Your task: Where a line of the material includes the string "through", copy that line.

Supplied entries:
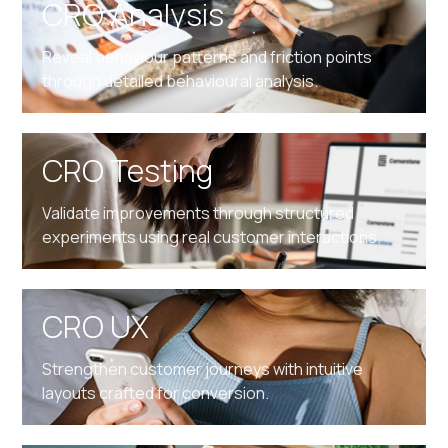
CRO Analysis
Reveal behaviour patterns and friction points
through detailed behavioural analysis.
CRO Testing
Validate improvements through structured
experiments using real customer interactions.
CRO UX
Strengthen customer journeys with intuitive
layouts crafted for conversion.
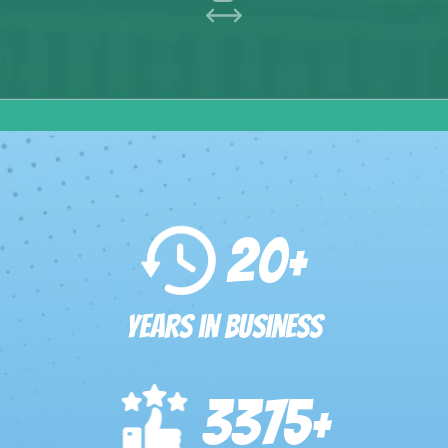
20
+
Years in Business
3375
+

---

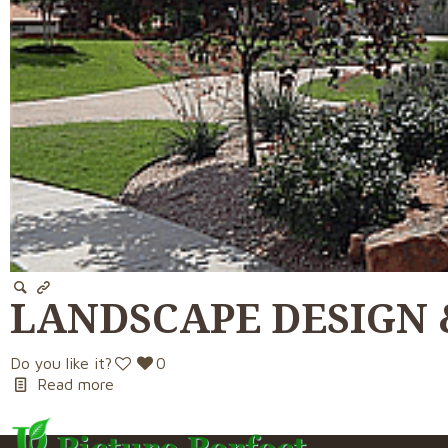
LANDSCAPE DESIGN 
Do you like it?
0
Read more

Final answer:
through detailed behavioural analysis.
Validate improvements through structured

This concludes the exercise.